И тут старый дворецкий, до того, видимо, крепившийся, разрыдался в голос как баба.
– Боярыню-то нашу, лебедь белую, укра-а-а-ли…
– Кто украл? Зачем украл? Что ты несешь, Епифаний? Пропустите его, – приказал бойцам Адаш.
Епифаний вытащил из-за пазухи и протянул ему бумагу.
– Ты же грамотный… Сам читай, Адаш Арцыбашевич.
Письмо, переданное ему дворецким, было сложено каким-то странным образом – вчетверо. На одной стороне его значилось: «Великому воеводе окольничему Тимофею Вельяминову». Адаш развернул листок, но прочитать то, что было там написано, не смог. Вроде и по-русски писано и в то же время не по-русски. Да и почерк такой, что черт ногу сломит.
– Епифаний, – Адаш ухватил его за плечо и легонечко встряхнул, – хватит реветь. Рассказывай толком, что произошло.

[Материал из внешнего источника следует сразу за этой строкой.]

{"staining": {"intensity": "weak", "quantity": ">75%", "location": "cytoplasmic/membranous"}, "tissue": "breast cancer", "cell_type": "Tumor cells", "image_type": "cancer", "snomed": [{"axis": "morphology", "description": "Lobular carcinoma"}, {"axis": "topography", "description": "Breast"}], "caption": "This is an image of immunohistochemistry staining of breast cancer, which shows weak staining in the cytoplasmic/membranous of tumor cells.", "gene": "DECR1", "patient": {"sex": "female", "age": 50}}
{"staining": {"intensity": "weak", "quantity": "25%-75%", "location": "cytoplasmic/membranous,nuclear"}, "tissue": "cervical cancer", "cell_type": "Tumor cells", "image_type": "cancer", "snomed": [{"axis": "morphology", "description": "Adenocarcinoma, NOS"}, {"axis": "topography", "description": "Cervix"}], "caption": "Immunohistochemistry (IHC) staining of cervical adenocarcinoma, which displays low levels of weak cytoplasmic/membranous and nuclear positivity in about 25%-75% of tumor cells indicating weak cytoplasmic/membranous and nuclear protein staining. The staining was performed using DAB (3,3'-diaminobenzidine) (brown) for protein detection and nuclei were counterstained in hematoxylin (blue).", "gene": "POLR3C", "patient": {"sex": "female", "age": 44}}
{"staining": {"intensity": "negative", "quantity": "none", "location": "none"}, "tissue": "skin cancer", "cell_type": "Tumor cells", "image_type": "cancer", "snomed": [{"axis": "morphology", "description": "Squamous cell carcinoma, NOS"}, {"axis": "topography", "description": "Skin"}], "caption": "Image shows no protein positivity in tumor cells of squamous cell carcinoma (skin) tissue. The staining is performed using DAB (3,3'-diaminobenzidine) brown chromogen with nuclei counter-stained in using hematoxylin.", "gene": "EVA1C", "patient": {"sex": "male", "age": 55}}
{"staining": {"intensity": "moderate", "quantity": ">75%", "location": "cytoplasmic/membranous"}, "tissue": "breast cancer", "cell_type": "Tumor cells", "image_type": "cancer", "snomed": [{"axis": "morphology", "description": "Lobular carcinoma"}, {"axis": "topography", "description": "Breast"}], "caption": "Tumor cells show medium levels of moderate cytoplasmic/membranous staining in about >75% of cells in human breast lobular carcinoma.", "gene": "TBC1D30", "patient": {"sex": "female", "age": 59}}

И дворецкий принялся рассказывать. Жила себе тушинская усадьба боярыни Ольги привычной размеренной жизнью. Вот только боярыня часто грустила. Как, видать, сокола своего ясного вспомнит, так и загрустит. Пару раз в Путилки ездила, Адашевых жену с дочерью навещала. Да и те заезжали в Тушино не раз. И все бы хорошо, но однажды ночью проснулся Епифаний. Крик женский ему вроде почудился. Прислушался – тишина. Встал воды напиться, и вот тут кто-то удавку ему на шею и накинул. В рот кляп воткнули, руки-ноги завязали, на голову мешок надели и понесли. А там в ящик какой-то кинули и повезли. Куда везли, зачем – неизвестно. Сколько везли – неизвестно, ибо сбился Епифаний со счету дней. Иногда выпускали его из ящика – попить да нужду справить. Иногда днем, иногда ночью. Из похитителей видел он всегда только одного, да и тот был в маске, когда выпускал Епифания из ящика. А ящик тот или сундук был приторочен к повозке, которую тянула четверка лошадей. Больше ничего он и не видел. А три дня назад увидел он свою госпожу, боярыню Ольгу. Она, оказывается, в той повозке ехала. Была она живая, но странная какая-то. Как в полусне. То ли пьяная, то ли больная. Боярыню ему показали, а потом опять его в ящик засунули. Еще везли куда-то. А сегодня выпустили из ящика, развязали глаза, руки и говорят: «Вот дорога. Через десять верст будет деревня. Там спросишь, где находится русский лагерь. Вот тебе письмо. Отдашь его великому воеводе». А через несколько часов Епифаний уже стоял перед воротами лагеря.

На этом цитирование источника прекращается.